As part of the recent cruise aboard the K/V Svalbard, Matt Alkire (Polar Science Center, University of Washington) was keen to collect core samples of sea ice wherever possible. Although there was no available sea ice in Adventfjorden, young sea ice was found in the innermost regions of Billefjorden and Rijpfjorden.
In Billefjorden, ice growth was just getting started and most of the ice consisted of a mixture of slush, grease ice, and pancake floes around the interior of the fjord. Since the ice was not thick enough to set foot upon and collect actual cores, slabs were sawed from floating pieces of pancake ice 8-10 cm thick.
In Rijpfjorden, the ice was thicker and composed of larger, packed floes 12-15 cm thick. Instead of sawing slabs of sea ice from pieces floating in the water, three cores were collected from one of the larger floes with a hand-powered Kovacs Ice Coring System (provided by Frank Nilsen).

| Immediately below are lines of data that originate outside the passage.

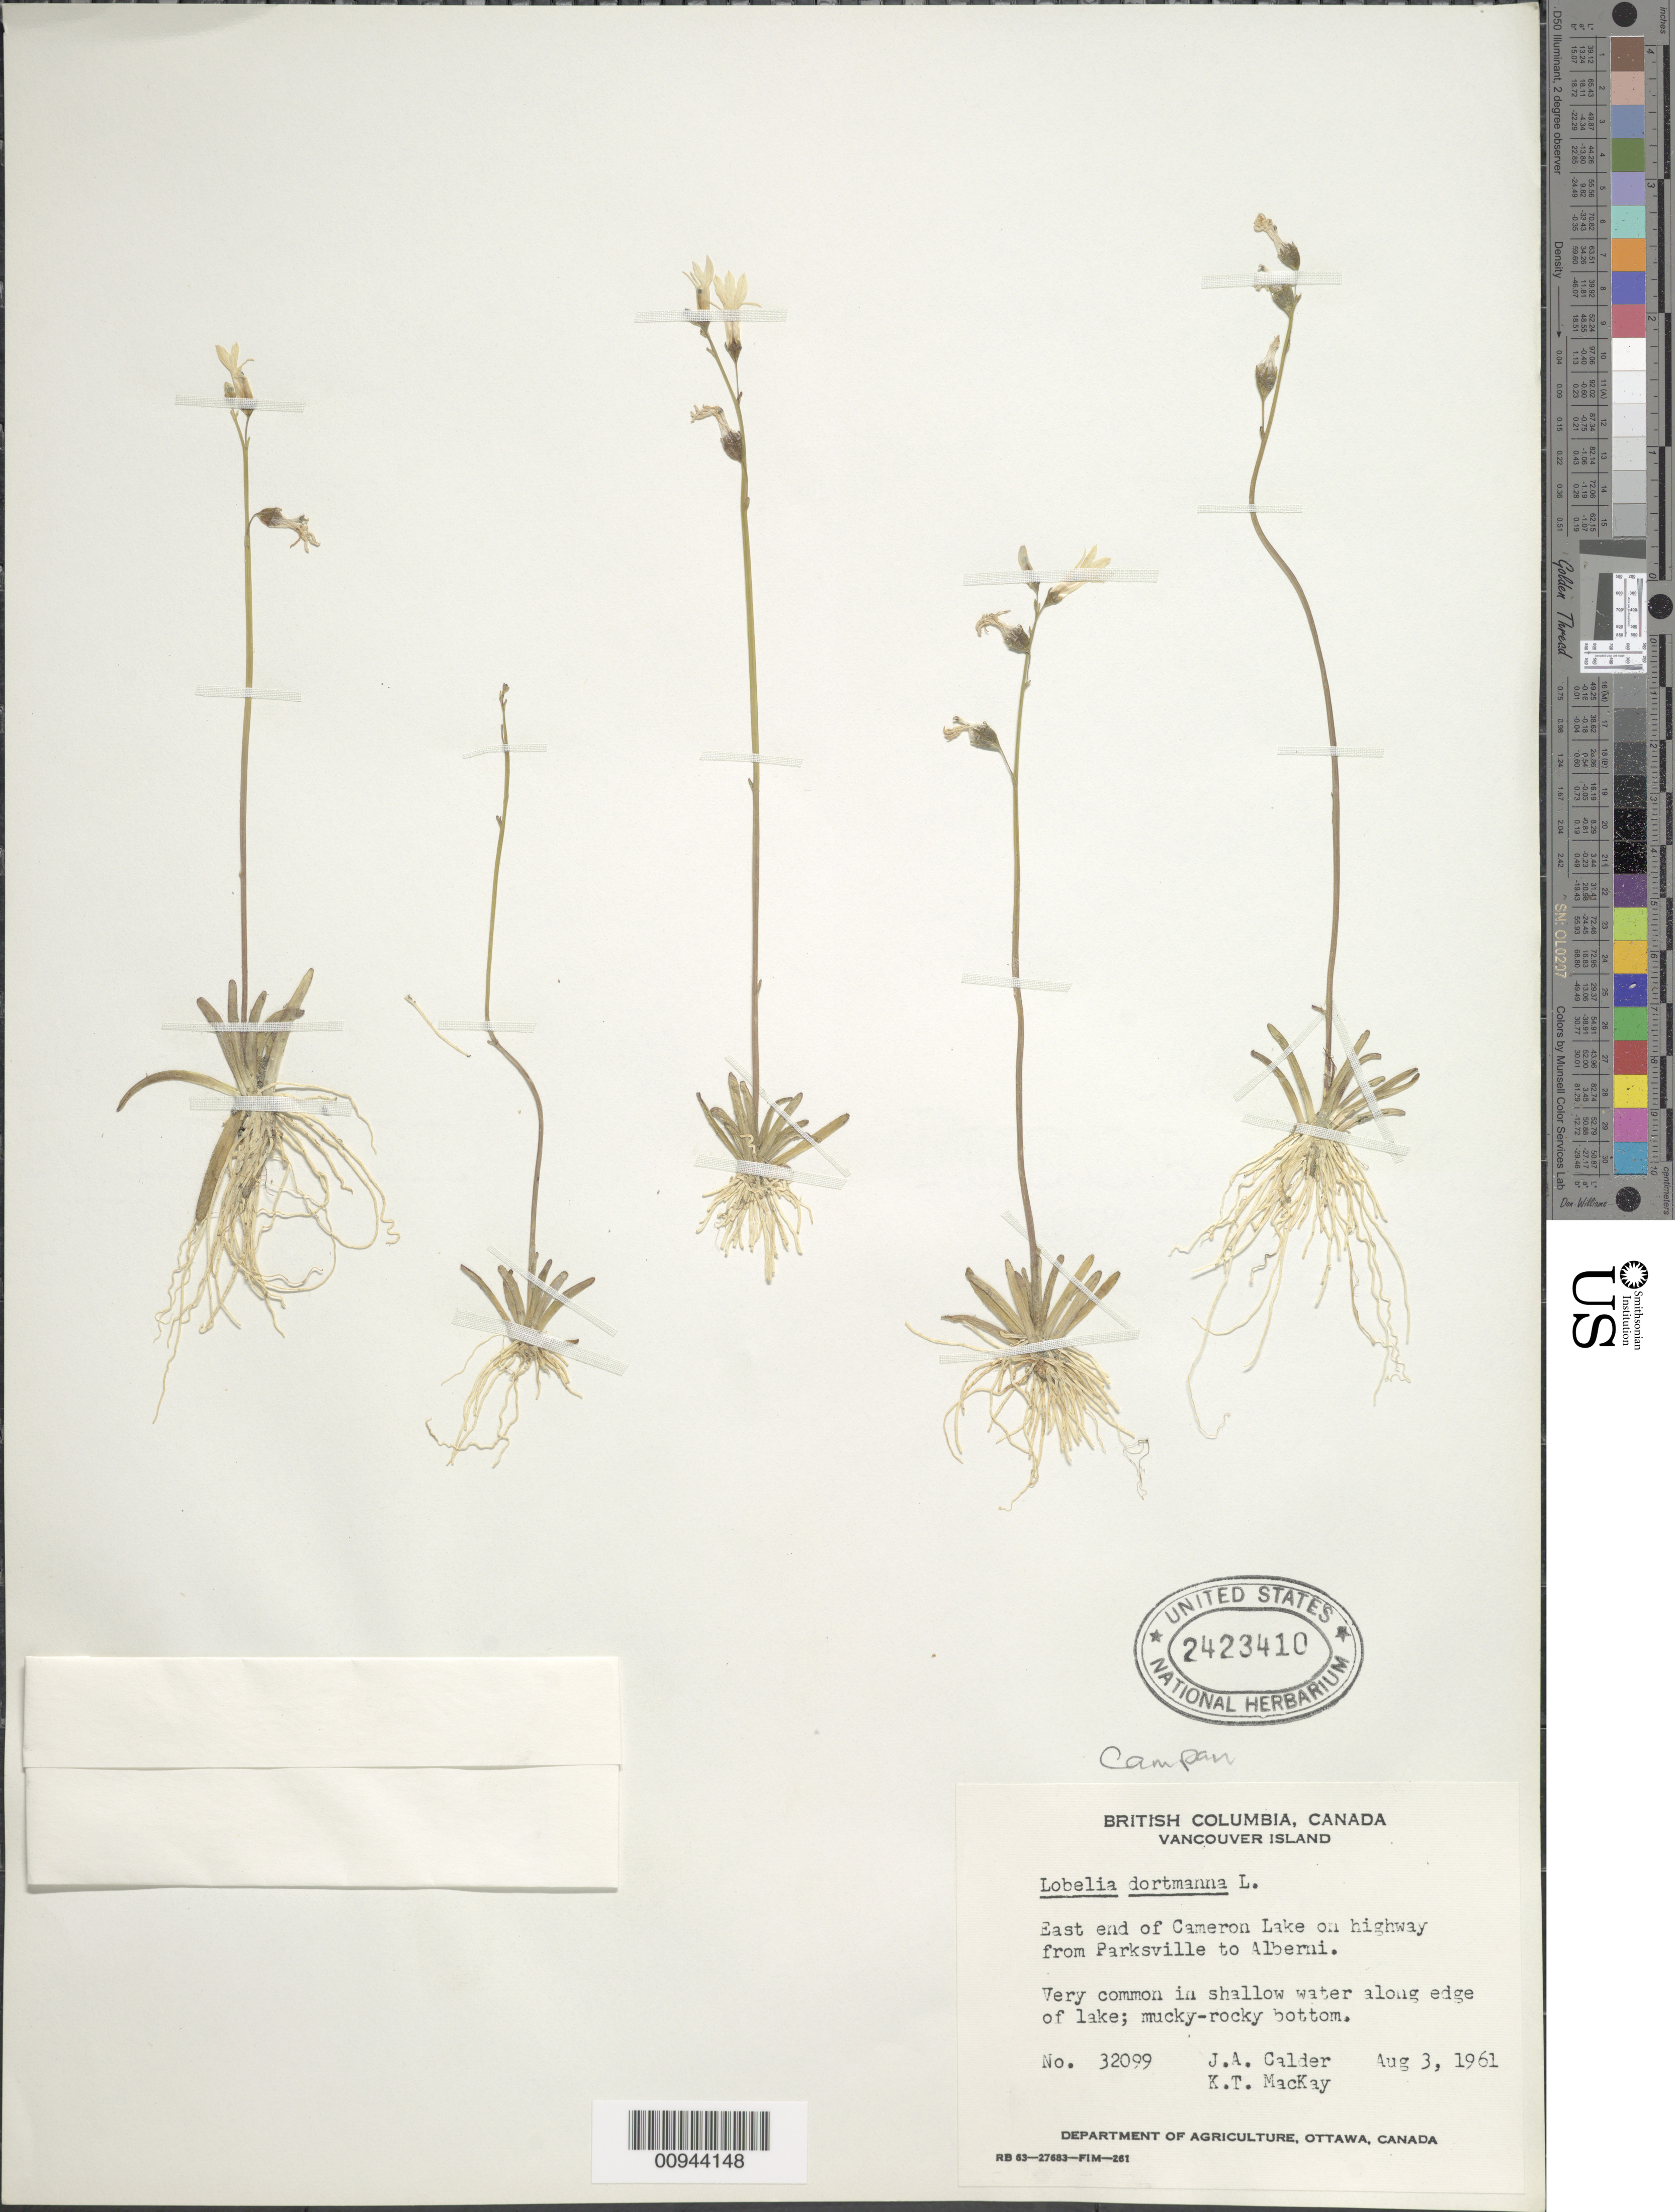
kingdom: Plantae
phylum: Tracheophyta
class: Magnoliopsida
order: Asterales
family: Campanulaceae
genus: Lobelia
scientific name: Lobelia dortmanna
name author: L.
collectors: J. A. Calder & K. T. Mackay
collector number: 32099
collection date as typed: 3 Aug 1961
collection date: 1961-08-03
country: Canada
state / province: British Columbia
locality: Vancouver island; east end of Cameron Lake on highway from Parksville to Alberni.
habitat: very common in shallow water along edge of lake; mucky-rocky bottom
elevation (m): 1311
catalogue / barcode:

Alkire is a visiting researcher to UNIS, working as part of the U.S.-Norway Fulbright Scholar Program. He will be at UNIS until early May, participating in cruises and excursions around the fjords of West Spitsbergen in search of sea ice. He hopes to study the chemistry of the ice in order to help track meltwater from surrounding glaciers as air and seawater temperatures continue to increase around West Spitsbergen. The basic concept works like this: glacial meltwater enters the fjords in summer and forms a plume of fresh water over the surface of the fjords. This freshwater is mixed deeper into the water column as autumn and winter winds blow over Svalbard. However, as sea ice forms over the fjords, a record of the fjord’s chemistry is partially preserved in the ice matrix. Alkire hopes to use this record as a marker for the influence of glacial melt. He hopes to collect additional sea ice and surface water samples in Billefjorden and Templefjorden as winter progresses and the sea ice becomes thicker (hopefully).